In Euler-Lagrange equations, why we take ${\partial T}/{\partial {x}} $ as zero (when no terms of $x$ is present)?

Question

Basically, why we treat them as independent quantities. I know what a partial derivative is, It means if a function depends on multiple variables, the partial derivative with respect to a particular variable will show how the function is varying with that variable while other variables are constant.

Now, we know $x=f(t)$ and $v=f'(t). $ So we know $v=dx/dt$.

So how is $ {\partial T}/{\partial {x}} =0 ? $ ($T$=Kinetic energy)

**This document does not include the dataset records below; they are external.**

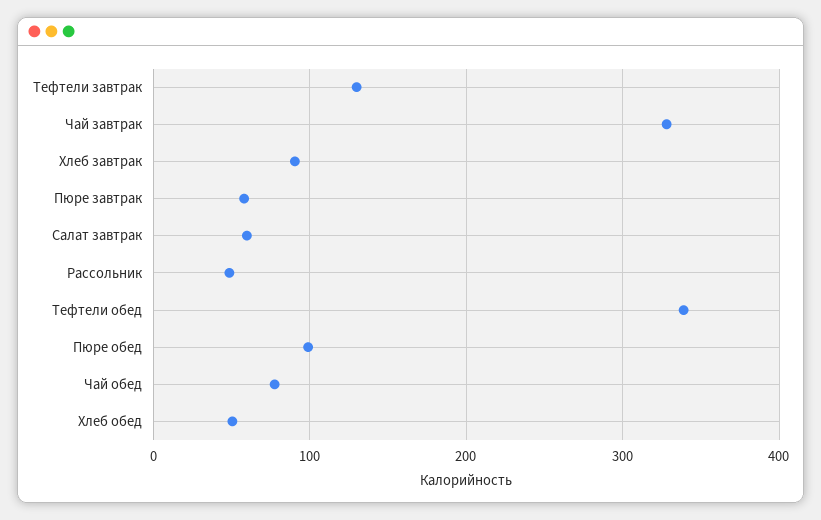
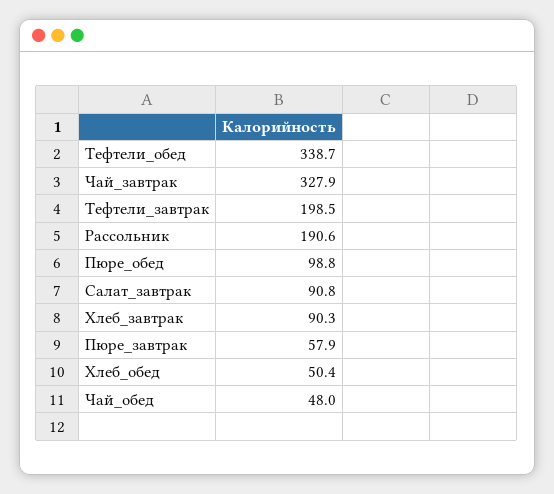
Тефтели завтрак: 130 -> 198.5
Салат завтрак: 60 -> 90.8
Рассольник: 50 -> 190.6
Чай обед: 80 -> 48

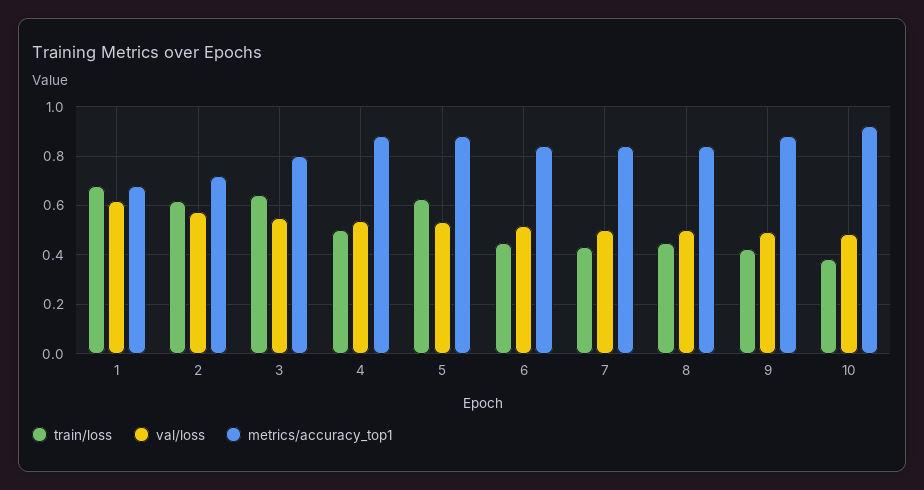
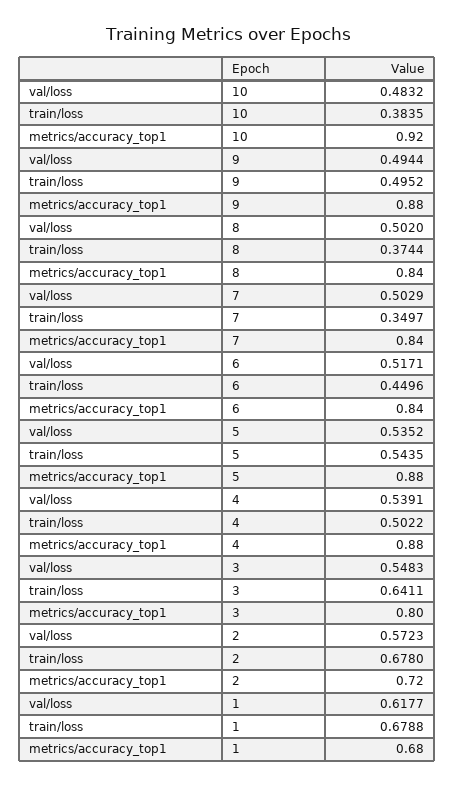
train/loss, 2: 0.625 -> 0.678
train/loss, 5: 0.625 -> 0.5435
train/loss, 7: 0.425 -> 0.3497
train/loss, 8: 0.45 -> 0.3744
train/loss, 9: 0.425 -> 0.4952

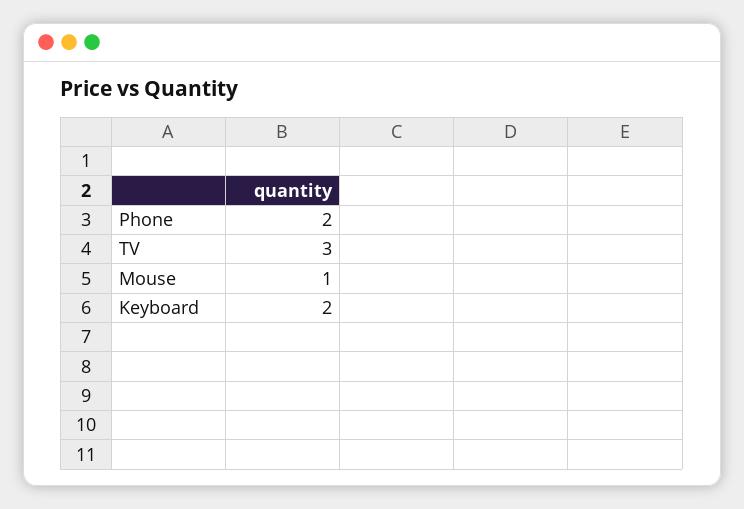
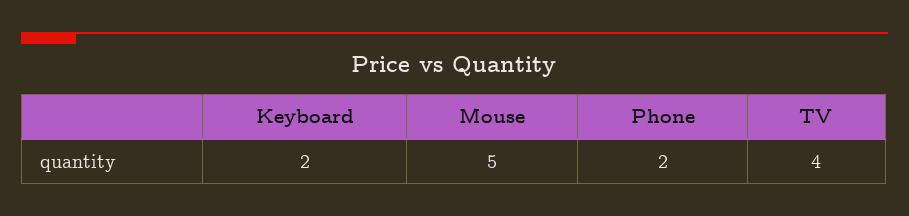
TV: 3 -> 4
Mouse: 1 -> 5

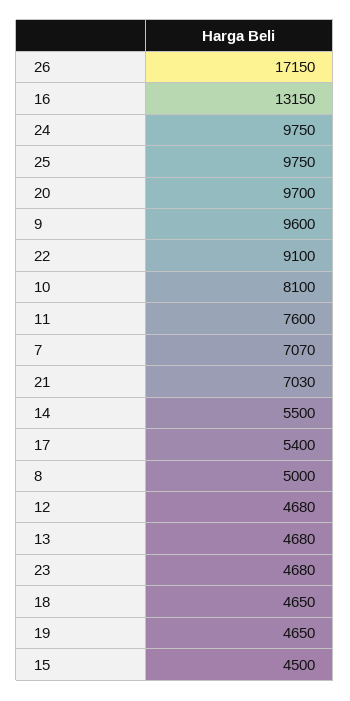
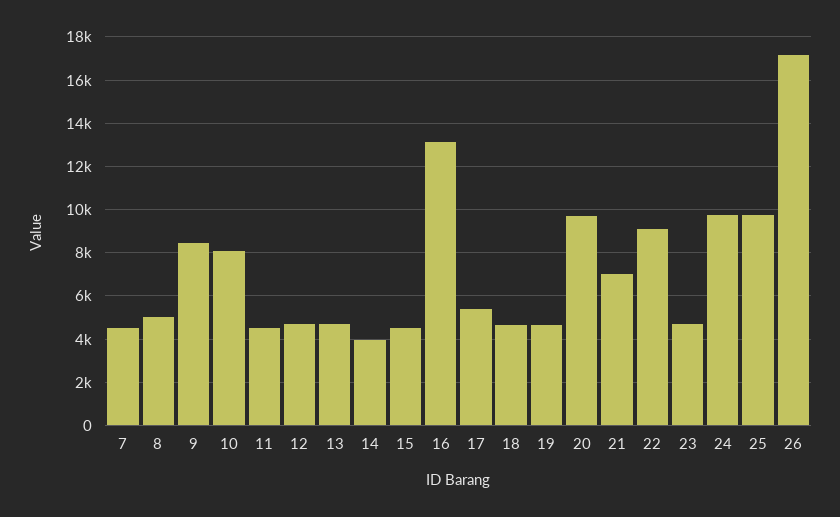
9: 9600 -> 8500
11: 7600 -> 4500
7: 7070 -> 4500
14: 5500 -> 4000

Because this would be true only for those values of $x$ where the slope of $v - x $ curve is zero. For instance, if $x=t^3$ , so $v=3t^2$ or $v=3x/t$. Here, ${\partial T}/{\partial {x}} =0$ is clearly not zero.

Basically I want to ask why do we take x and v independent of each other in variational calculus. Because we do know that they are dependent quantities.

Answer 1

1. The Lagrangian $L$ is a function $(q,v,t)\mapsto L(q,v,t)$ where its arguments $(q,v,t)$ are independent. To form the partial derivatives of $L$ wrt. the variables $(q,v,t)$ it is necessary that the arguments $(q,v,t)$ are independent.

   Above it is implicitly assumed that we are not using the EOMs. If we are using the EOMs, then the variables $(q,v,t)$ are clearly no longer independent. This seems to be the core of OP's problem.

   See also this related Phys.SE post.

2. For a concrete example where $T$ depends on generalized position coordinates, cf. OP's title question, think of a free particle in spherical coordinates.

Answer 2

If $T = \frac 1 2 m v^2 = \frac 1 2 m (\dot x)^2$ then $T$ has no explicit dependence on $x$, so $\frac {\partial T}{\partial x}=0$.

Note that this does not mean that $T$ has no implicit dependence on $x$, neither does it imply that $\frac {dT}{dx} = 0$. In your example,

$x = t^3 \\ \Rightarrow \dot x = 3t^2 = 3 x^{\frac 2 3} \\ \displaystyle \Rightarrow \frac {dT}{dx} = \frac {\partial T}{\partial x} + \frac {\partial T}{\partial \dot x} \frac {d \dot x}{ dx} = 0 + (m \dot x) (2 x ^{- \frac 1 3}) = 6 m x^{\frac 1 3} = 6mt$

Answer 3

It depends on the context. In physics the implicit dependence of functions is often let out which makes a lot of expressions easier to read but in cases like this it can get confusing. When $\partial T/\partial x=0$ was written the author was probably considering this: $$H(x,v)=T(v)+U(x)$$ Here $H$ is just a function of two variables. Nothing more. When you consider a path $x(t)$ it is useful to put $v=\frac {dx}{dt}$. So you calculate $$H(x,\frac{dx}{dt})=T(\frac{dx}{dt})+U(x)$$ In this case calculating derivatives is considerably more confusing but remember that we started from the first equation and the author implicitly means 'take the derivative with respect to the second variable, which I call $v$'.

The proces you describe can be summarised as follows $$v(x)=v(t(x))\\ \frac{\partial T}{\partial x}=\frac{\partial T}{\partial v}\frac{\partial v}{\partial t}\frac{\partial t}{\partial x}$$ where $t(x)$ is a function that is obtained by inverting $x(t)$.